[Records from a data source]
╭──

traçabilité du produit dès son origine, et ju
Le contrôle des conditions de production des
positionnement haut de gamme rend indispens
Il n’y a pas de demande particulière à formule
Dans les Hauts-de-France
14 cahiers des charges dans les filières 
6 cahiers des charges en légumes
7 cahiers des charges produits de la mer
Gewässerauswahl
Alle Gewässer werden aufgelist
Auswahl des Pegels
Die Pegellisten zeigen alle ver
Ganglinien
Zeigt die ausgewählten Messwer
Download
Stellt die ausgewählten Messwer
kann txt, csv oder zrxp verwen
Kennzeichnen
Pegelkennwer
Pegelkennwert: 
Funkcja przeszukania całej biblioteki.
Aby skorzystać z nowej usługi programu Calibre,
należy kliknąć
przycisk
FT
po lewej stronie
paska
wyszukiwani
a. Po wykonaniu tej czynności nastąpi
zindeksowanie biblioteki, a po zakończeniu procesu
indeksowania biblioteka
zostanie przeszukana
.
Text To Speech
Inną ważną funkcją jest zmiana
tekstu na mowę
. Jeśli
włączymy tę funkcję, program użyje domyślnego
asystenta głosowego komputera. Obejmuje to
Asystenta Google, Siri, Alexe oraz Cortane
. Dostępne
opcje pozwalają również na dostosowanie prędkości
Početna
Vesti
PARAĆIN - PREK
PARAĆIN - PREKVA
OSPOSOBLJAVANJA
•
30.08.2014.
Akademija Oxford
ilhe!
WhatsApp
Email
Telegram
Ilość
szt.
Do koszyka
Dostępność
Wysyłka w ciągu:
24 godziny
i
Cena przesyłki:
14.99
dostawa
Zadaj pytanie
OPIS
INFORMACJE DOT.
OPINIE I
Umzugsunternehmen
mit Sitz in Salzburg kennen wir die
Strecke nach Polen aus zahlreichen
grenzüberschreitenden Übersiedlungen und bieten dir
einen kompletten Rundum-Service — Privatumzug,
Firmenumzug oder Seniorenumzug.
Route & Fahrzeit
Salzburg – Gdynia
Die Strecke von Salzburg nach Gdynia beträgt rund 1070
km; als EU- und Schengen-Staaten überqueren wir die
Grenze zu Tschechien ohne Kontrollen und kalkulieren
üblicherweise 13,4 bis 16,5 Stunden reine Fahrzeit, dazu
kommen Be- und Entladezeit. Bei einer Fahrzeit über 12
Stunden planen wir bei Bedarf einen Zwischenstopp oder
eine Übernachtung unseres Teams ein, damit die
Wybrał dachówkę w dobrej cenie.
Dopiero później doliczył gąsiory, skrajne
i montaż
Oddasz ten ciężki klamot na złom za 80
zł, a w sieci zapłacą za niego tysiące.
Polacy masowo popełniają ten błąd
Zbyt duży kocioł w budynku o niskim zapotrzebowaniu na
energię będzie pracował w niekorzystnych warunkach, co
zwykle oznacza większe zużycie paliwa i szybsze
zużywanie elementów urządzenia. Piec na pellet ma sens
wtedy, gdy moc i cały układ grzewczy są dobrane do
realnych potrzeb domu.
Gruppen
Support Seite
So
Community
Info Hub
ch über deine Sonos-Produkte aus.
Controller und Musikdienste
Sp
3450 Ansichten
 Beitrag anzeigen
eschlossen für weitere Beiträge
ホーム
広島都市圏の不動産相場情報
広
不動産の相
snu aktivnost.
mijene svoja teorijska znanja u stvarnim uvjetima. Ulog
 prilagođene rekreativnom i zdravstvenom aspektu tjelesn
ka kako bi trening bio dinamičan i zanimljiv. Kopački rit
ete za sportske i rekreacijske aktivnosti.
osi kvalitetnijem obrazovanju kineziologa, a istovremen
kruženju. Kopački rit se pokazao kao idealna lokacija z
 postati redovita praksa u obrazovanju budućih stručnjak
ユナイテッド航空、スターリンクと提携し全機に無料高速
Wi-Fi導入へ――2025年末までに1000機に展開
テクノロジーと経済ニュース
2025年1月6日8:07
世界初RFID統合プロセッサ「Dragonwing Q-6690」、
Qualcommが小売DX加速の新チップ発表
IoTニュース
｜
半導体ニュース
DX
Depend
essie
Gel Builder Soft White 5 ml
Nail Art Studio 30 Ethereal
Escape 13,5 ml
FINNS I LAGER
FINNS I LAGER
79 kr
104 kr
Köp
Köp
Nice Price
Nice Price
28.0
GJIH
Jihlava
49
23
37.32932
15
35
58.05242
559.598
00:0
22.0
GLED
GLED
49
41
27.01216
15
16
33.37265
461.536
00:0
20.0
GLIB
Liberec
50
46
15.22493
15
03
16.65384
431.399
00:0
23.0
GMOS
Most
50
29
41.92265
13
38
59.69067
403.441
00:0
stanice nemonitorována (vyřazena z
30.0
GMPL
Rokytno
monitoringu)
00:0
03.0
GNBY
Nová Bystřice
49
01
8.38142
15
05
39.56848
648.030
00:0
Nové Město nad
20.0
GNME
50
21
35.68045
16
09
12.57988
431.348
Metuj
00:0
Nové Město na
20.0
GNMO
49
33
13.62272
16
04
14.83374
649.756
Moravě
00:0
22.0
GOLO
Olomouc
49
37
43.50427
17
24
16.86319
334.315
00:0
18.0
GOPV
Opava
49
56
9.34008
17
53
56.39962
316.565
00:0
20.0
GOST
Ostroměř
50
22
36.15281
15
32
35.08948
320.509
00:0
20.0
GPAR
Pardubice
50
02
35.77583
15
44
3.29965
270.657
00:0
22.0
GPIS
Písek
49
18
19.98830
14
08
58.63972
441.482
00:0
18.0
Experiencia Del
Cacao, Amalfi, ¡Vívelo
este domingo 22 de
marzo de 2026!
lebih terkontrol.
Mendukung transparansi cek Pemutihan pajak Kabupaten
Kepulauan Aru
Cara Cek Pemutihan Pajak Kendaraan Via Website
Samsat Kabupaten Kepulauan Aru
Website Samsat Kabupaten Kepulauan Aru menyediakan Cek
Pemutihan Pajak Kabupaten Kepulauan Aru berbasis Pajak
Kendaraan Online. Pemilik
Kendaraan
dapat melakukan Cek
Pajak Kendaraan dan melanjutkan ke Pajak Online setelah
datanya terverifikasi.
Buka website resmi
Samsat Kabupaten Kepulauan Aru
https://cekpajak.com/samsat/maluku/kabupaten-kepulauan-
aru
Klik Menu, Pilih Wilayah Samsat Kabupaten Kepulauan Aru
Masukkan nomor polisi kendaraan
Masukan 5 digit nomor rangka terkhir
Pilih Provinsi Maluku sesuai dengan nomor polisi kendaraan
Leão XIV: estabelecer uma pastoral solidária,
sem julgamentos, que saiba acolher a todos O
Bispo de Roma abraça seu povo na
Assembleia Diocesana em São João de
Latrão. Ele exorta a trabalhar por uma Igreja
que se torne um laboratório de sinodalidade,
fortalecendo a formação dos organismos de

╰──

What the task asks: So that the data stays intact, repeat all of it exactly.

Your response:
traçabilité du produit dès son origine, et ju
Le contrôle des conditions de production des
positionnement haut de gamme rend indispens
Il n’y a pas de demande particulière à formule
Dans les Hauts-de-France
14 cahiers des charges dans les filières 
6 cahiers des charges en légumes
7 cahiers des charges produits de la mer
Gewässerauswahl
Alle Gewässer werden aufgelist
Auswahl des Pegels
Die Pegellisten zeigen alle ver
Ganglinien
Zeigt die ausgewählten Messwer
Download
Stellt die ausgewählten Messwer
kann txt, csv oder zrxp verwen
Kennzeichnen
Pegelkennwer
Pegelkennwert: 
Funkcja przeszukania całej biblioteki.
Aby skorzystać z nowej usługi programu Calibre,
należy kliknąć
przycisk
FT
po lewej stronie
paska
wyszukiwani
a. Po wykonaniu tej czynności nastąpi
zindeksowanie biblioteki, a po zakończeniu procesu
indeksowania biblioteka
zostanie przeszukana
.
Text To Speech
Inną ważną funkcją jest zmiana
tekstu na mowę
. Jeśli
włączymy tę funkcję, program użyje domyślnego
asystenta głosowego komputera. Obejmuje to
Asystenta Google, Siri, Alexe oraz Cortane
. Dostępne
opcje pozwalają również na dostosowanie prędkości
Početna
Vesti
PARAĆIN - PREK
PARAĆIN - PREKVA
OSPOSOBLJAVANJA
•
30.08.2014.
Akademija Oxford
ilhe!
WhatsApp
Email
Telegram
Ilość
szt.
Do koszyka
Dostępność
Wysyłka w ciągu:
24 godziny
i
Cena przesyłki:
14.99
dostawa
Zadaj pytanie
OPIS
INFORMACJE DOT.
OPINIE I
Umzugsunternehmen
mit Sitz in Salzburg kennen wir die
Strecke nach Polen aus zahlreichen
grenzüberschreitenden Übersiedlungen und bieten dir
einen kompletten Rundum-Service — Privatumzug,
Firmenumzug oder Seniorenumzug.
Route & Fahrzeit
Salzburg – Gdynia
Die Strecke von Salzburg nach Gdynia beträgt rund 1070
km; als EU- und Schengen-Staaten überqueren wir die
Grenze zu Tschechien ohne Kontrollen und kalkulieren
üblicherweise 13,4 bis 16,5 Stunden reine Fahrzeit, dazu
kommen Be- und Entladezeit. Bei einer Fahrzeit über 12
Stunden planen wir bei Bedarf einen Zwischenstopp oder
eine Übernachtung unseres Teams ein, damit die
Wybrał dachówkę w dobrej cenie.
Dopiero później doliczył gąsiory, skrajne
i montaż
Oddasz ten ciężki klamot na złom za 80
zł, a w sieci zapłacą za niego tysiące.
Polacy masowo popełniają ten błąd
Zbyt duży kocioł w budynku o niskim zapotrzebowaniu na
energię będzie pracował w niekorzystnych warunkach, co
zwykle oznacza większe zużycie paliwa i szybsze
zużywanie elementów urządzenia. Piec na pellet ma sens
wtedy, gdy moc i cały układ grzewczy są dobrane do
realnych potrzeb domu.
Gruppen
Support Seite
So
Community
Info Hub
ch über deine Sonos-Produkte aus.
Controller und Musikdienste
Sp
3450 Ansichten
 Beitrag anzeigen
eschlossen für weitere Beiträge
ホーム
広島都市圏の不動産相場情報
広
不動産の相
snu aktivnost.
mijene svoja teorijska znanja u stvarnim uvjetima. Ulog
 prilagođene rekreativnom i zdravstvenom aspektu tjelesn
ka kako bi trening bio dinamičan i zanimljiv. Kopački rit
ete za sportske i rekreacijske aktivnosti.
osi kvalitetnijem obrazovanju kineziologa, a istovremen
kruženju. Kopački rit se pokazao kao idealna lokacija z
 postati redovita praksa u obrazovanju budućih stručnjak
ユナイテッド航空、スターリンクと提携し全機に無料高速
Wi-Fi導入へ――2025年末までに1000機に展開
テクノロジーと経済ニュース
2025年1月6日8:07
世界初RFID統合プロセッサ「Dragonwing Q-6690」、
Qualcommが小売DX加速の新チップ発表
IoTニュース
｜
半導体ニュース
DX
Depend
essie
Gel Builder Soft White 5 ml
Nail Art Studio 30 Ethereal
Escape 13,5 ml
FINNS I LAGER
FINNS I LAGER
79 kr
104 kr
Köp
Köp
Nice Price
Nice Price
28.0
GJIH
Jihlava
49
23
37.32932
15
35
58.05242
559.598
00:0
22.0
GLED
GLED
49
41
27.01216
15
16
33.37265
461.536
00:0
20.0
GLIB
Liberec
50
46
15.22493
15
03
16.65384
431.399
00:0
23.0
GMOS
Most
50
29
41.92265
13
38
59.69067
403.441
00:0
stanice nemonitorována (vyřazena z
30.0
GMPL
Rokytno
monitoringu)
00:0
03.0
GNBY
Nová Bystřice
49
01
8.38142
15
05
39.56848
648.030
00:0
Nové Město nad
20.0
GNME
50
21
35.68045
16
09
12.57988
431.348
Metuj
00:0
Nové Město na
20.0
GNMO
49
33
13.62272
16
04
14.83374
649.756
Moravě
00:0
22.0
GOLO
Olomouc
49
37
43.50427
17
24
16.86319
334.315
00:0
18.0
GOPV
Opava
49
56
9.34008
17
53
56.39962
316.565
00:0
20.0
GOST
Ostroměř
50
22
36.15281
15
32
35.08948
320.509
00:0
20.0
GPAR
Pardubice
50
02
35.77583
15
44
3.29965
270.657
00:0
22.0
GPIS
Písek
49
18
19.98830
14
08
58.63972
441.482
00:0
18.0
Experiencia Del
Cacao, Amalfi, ¡Vívelo
este domingo 22 de
marzo de 2026!
lebih terkontrol.
Mendukung transparansi cek Pemutihan pajak Kabupaten
Kepulauan Aru
Cara Cek Pemutihan Pajak Kendaraan Via Website
Samsat Kabupaten Kepulauan Aru
Website Samsat Kabupaten Kepulauan Aru menyediakan Cek
Pemutihan Pajak Kabupaten Kepulauan Aru berbasis Pajak
Kendaraan Online. Pemilik
Kendaraan
dapat melakukan Cek
Pajak Kendaraan dan melanjutkan ke Pajak Online setelah
datanya terverifikasi.
Buka website resmi
Samsat Kabupaten Kepulauan Aru
https://cekpajak.com/samsat/maluku/kabupaten-kepulauan-
aru
Klik Menu, Pilih Wilayah Samsat Kabupaten Kepulauan Aru
Masukkan nomor polisi kendaraan
Masukan 5 digit nomor rangka terkhir
Pilih Provinsi Maluku sesuai dengan nomor polisi kendaraan
Leão XIV: estabelecer uma pastoral solidária,
sem julgamentos, que saiba acolher a todos O
Bispo de Roma abraça seu povo na
Assembleia Diocesana em São João de
Latrão. Ele exorta a trabalhar por uma Igreja
que se torne um laboratório de sinodalidade,
fortalecendo a formação dos organismos de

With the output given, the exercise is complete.